Additional Recommendations For High-Risk Infants

  • Hospitals and physicians should recommend human milk for premature and other high-risk infants either by direct breastfeeding and/or using the mother's own expressed milk (Schanler, 2001). Maternal support and education on breastfeeding and milk expression should be provided from the earliest possible time. Mother-infant skin-to-skin contact and direct breastfeeding should be encouraged as early as feasible (Charpak et al., 1997; Hurst et al., 1997). Fortification of expressed human milk is indicated for many very low birth weight infants (Schanler, 2001). Banked human milk may be a suitable feeding alternative for infants whose mothers are unable or unwilling to provide their own milk. Human milk banks in North America adhere to national guidelines for quality control of screening and testing of donors and pasteurize all milk before distribution (Hughes, 1990; Human Milk Banking Association of North America, 2003; Arnold, 1990). Fresh human milk from unscreened donors is not recommended because of the risk of transmission of infectious agents
  • Precautions should be followed for infants with glucose-6-phosphate dehydrogenase (G6PD) deficiency. G6PD deficiency has been associated with an increased risk of hemolysis, hyperbilirubinemia, and kernicterus (Kaplan & Hammerman, 1998). Mothers who breastfeed infants with known or suspected G6PD deficiency should not ingest fava beans or medications such as nitrofurantoin, primaquine phosphate, or phenazopyridine hydrochloride, which are known to induce hemolysis in deficient individuals (Kaplan et al., 1998; Gerk et al., 2001).

Conclusions

Although economic, cultural, and political pressures often confound decisions about infant feeding, the AAP firmly adheres to the position that breastfeeding ensures the best possible health as well as the best developmental and psychosocial outcomes for the infant. Enthusiastic support and involvement of pediatricians in the promotion and practice of breastfeeding is essential to the achievement of optimal infant and child health, growth, and development.

CLINICAL ALGORITHM(S)

None provided

EVIDENCE SUPPORTING THE RECOMMENDATIONS

REFERENCES SUPPORTING THE RECOMMENDATIONS

TYPE OF EVIDENCE SUPPORTING THE RECOMMENDATIONS

The type of evidence supporting the recommendations is not specifically stated.

◆ DATA ◆

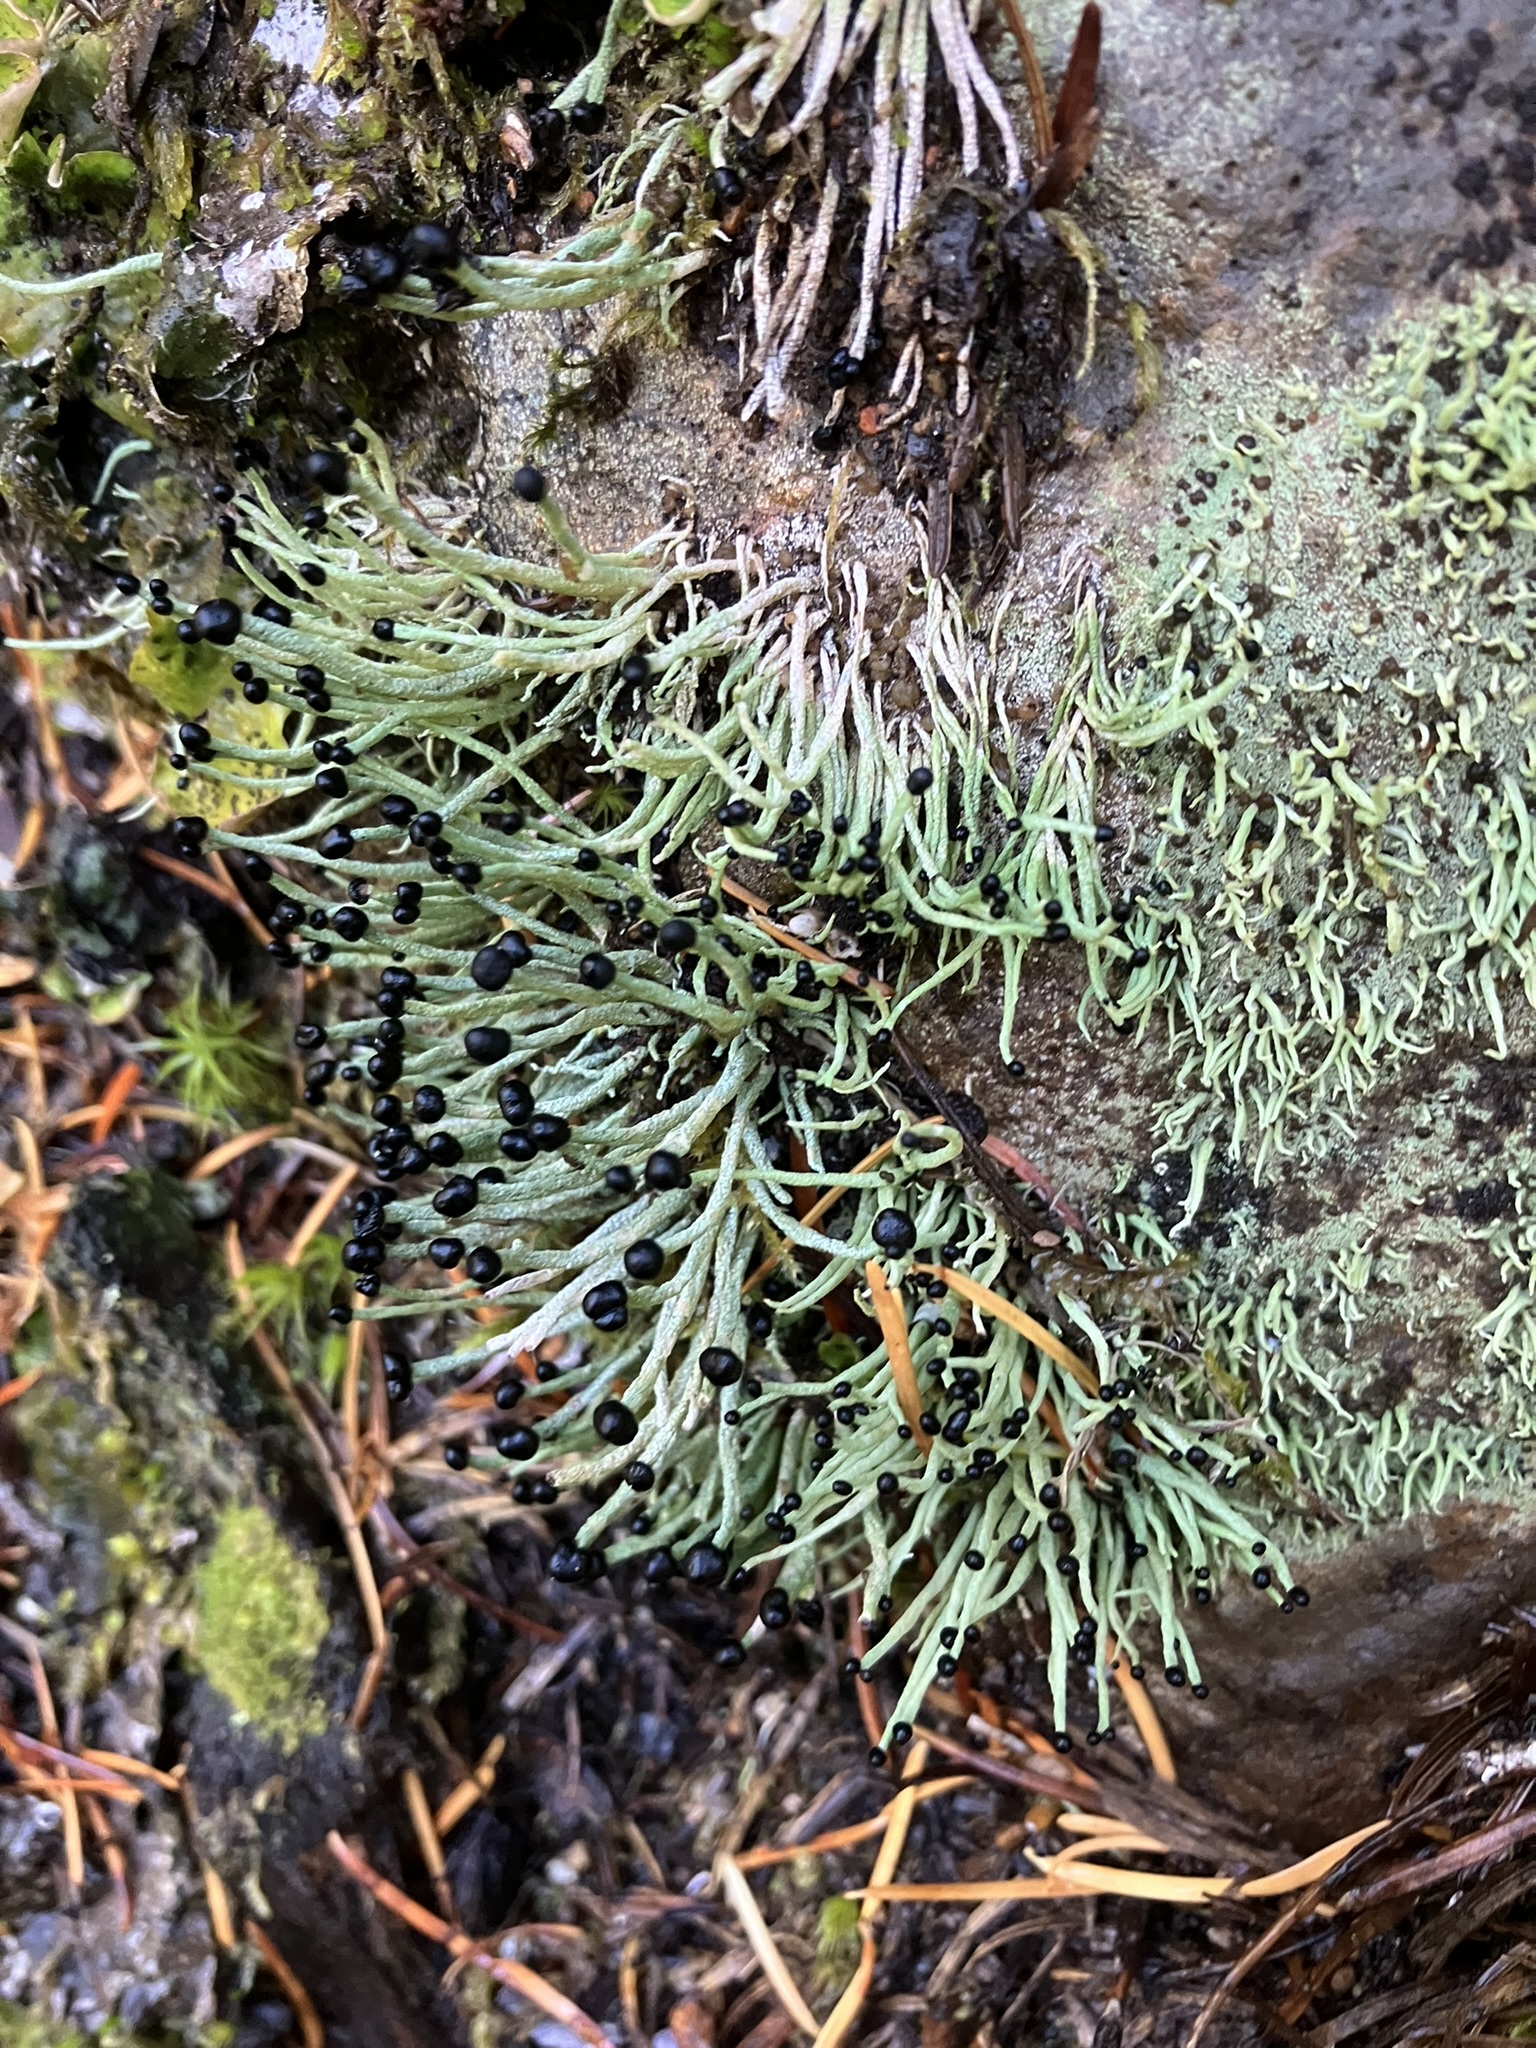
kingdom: Fungi
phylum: Ascomycota
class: Lecanoromycetes
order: Lecanorales
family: Cladoniaceae
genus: Pilophorus
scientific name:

◆ ACTIONS TO TAKE ◆
a. According to the breastfeeding recommendations, what do human milk banks in North America do to all milk before distribution?
b. Continue the breastfeeding recommendations from where they stop.

◆ ANSWERS PER TASK ◆
a. They pasteurize it.

b.
BENEFITS/HARMS OF IMPLEMENTING THE GUIDELINE RECOMMENDATIONS

POTENTIAL BENEFITS

Child Health Benefits

  • Human milk-fed premature infants receive significant benefits with respect to host protection and improved developmental outcomes compared with formula-fed premature infants.
  • Research in developed and developing countries of the world, including middle-class populations in developed countries, provides strong evidence that human milk feeding decreases the incidence and/or severity of a wide range of infectious diseases including bacterial meningitis, bacteremia, diarrhea, respiratory tract infection, necrotizing enterocolitis, otitis media, urinary tract infection and late-onset sepsis in preterm infants. In addition, postneonatal infant mortality rates in the United States are reduced by 21% in breastfed infants.
  • Some studies suggest decreased rates of sudden infant death syndrome in the first year of life and reduction in incidence of insulin-dependent (type 1) and non-insulin-dependent (type 2) diabetes mellitus, lymphoma, leukemia, and Hodgkin disease, overweight and obesity, hypercholesterolemia, and asthma in older children and adults who were breastfed, compared with individuals who were not.
  • Breastfeeding has been associated with slightly enhanced performance on tests of cognitive development. Breastfeeding during a painful procedure such as a heel-stick for newborn screening provides analgesia to infants.

Maternal Health Benefits

Important health benefits of breastfeeding and lactation are also described for mothers. The benefits include decreased postpartum bleeding and more rapid uterine involution attributable to increased concentrations of oxytocin, decreased menstrual blood loss and increased child spacing attributable to lactational amenorrhea, earlier return to prepregnancy weight, decreased risk of breast cancer, decreased risk of ovarian cancer, and possibly decreased risk of hip fractures and osteoporosis in the postmenopausal period.

Health Care Costs

There is a potential for decreased annual health care costs of $3.6 billion in the United States; decreased costs for public health programs such as the Special Supplemental Nutrition Program for Women, Infants, and Children (WIC); decreased parental employee absenteeism and associated loss of family income; more time for attention to siblings and other family matters as a result of decreased infant illness; decreased environmental burden for disposal of formula cans and bottles; and decreased energy demands for production and transport of artificial feeding products. These savings for the country and for families would be offset to some unknown extent by increased costs for physician and lactation consultations, increased office-visit time, and cost of breast pumps and other equipment, all of which should be covered by insurance payments to providers and families.

POTENTIAL HARMS

Not stated

CONTRAINDICATIONS

CONTRAINDICATIONS

Breastfeeding is contraindicated in infants with classic galactosemia (galactose 1-phosphate uridyltransferase deficiency); mothers who have active untreated tuberculosis disease or are human T-cell lymphotropic virus type I- or II-positive; mothers who are receiving diagnostic or therapeutic radioactive isotopes or have had exposure to radioactive materials (for as long as there is radioactivity in the milk); mothers who are receiving antimetabolites or chemotherapeutic agents or a small number of other medications until they clear the milk; mothers who are using drugs of abuse ("street drugs"); and mothers who have herpes simplex lesions on a breast (infant may feed from other breast if clear of lesions). In the United States, mothers who are infected with human immunodeficiency virus (HIV) have been advised not to breastfeed their infants.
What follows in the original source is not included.